May 13. Proofs by contrapositive and by contradiction.

              Reading: Section 20. Problems: 20.1-20.5, 20.7.

 

May 15. Quiz 6. Induction.

              Reading: Section 21. Problems: 21.3-21.6.

 

May 18. Induction. Recurrence relations.

              Week 7 answers. Reading: Sections 21 & 22 (optional: sequences generated by polynomials). Problems: 22.1, 22.2. Homework 8:  none.

 

May 20. Quiz 7. Recurrence relations.

 

May 22. Midterm 2. (lectures of May 4 – May 20).

 

May 25. No class (Memorial day).
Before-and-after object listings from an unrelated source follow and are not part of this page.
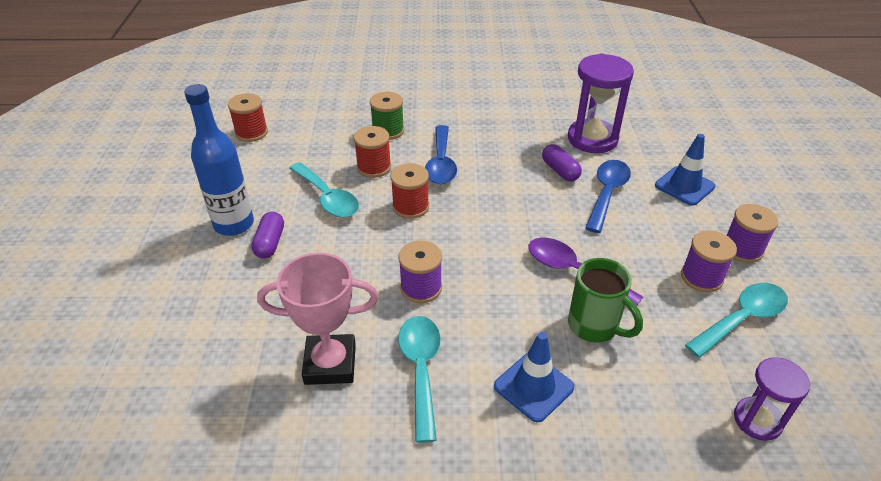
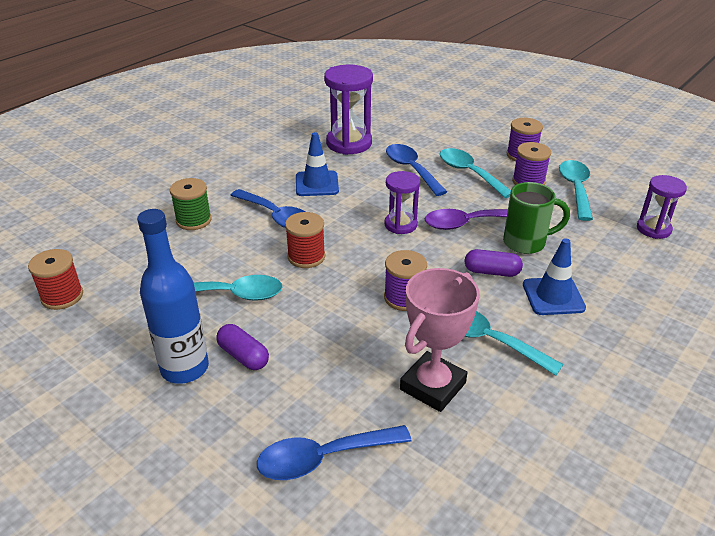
camera: 50 degrees left, 5 degrees down
(204, 343) = (323, 458): none -> blue spoon
(374, 167) = (229, 251): red spool -> none
(516, 232) = (400, 225): none -> purple hourglass
(560, 171) = (362, 173): purple capsule -> purple capsule (492, 272)
(655, 231) = (469, 173): none -> turquoise spoon
(684, 186) = (443, 140): blue traffic cone -> blue traffic cone (317, 184)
Homework 9: 23.11 (due June 1).

 

May 27. Functions.

              Reading: Section 23. Problems: 23.1-23.5, 23.9, 23.12, 23.14.

 

May 29. The Pigeonhole principle.

              Reading: Section 24. Problems: 24.1-24.7, 24.9.

      

June 1. Quiz 8. Cantor’s theorem.

             Week 9 answers.

 

June 3. Basics of Number Theory.           

            Reading: Section 34. Notes on the Euclidean Algorithm.

 

June 5. Greatest common divisor. The Euclidean Algorithm.

            The divisor plot.

 

June 8. The Fundamental Theorem of Arithmetic.

 

Office hours: June 8, 2-3 P.M. (Korman 247)

                     June 9, 12-1+ P.M. (Korman 253)

 

June 12.  Final exam 10:30-12:30, Curtis 451.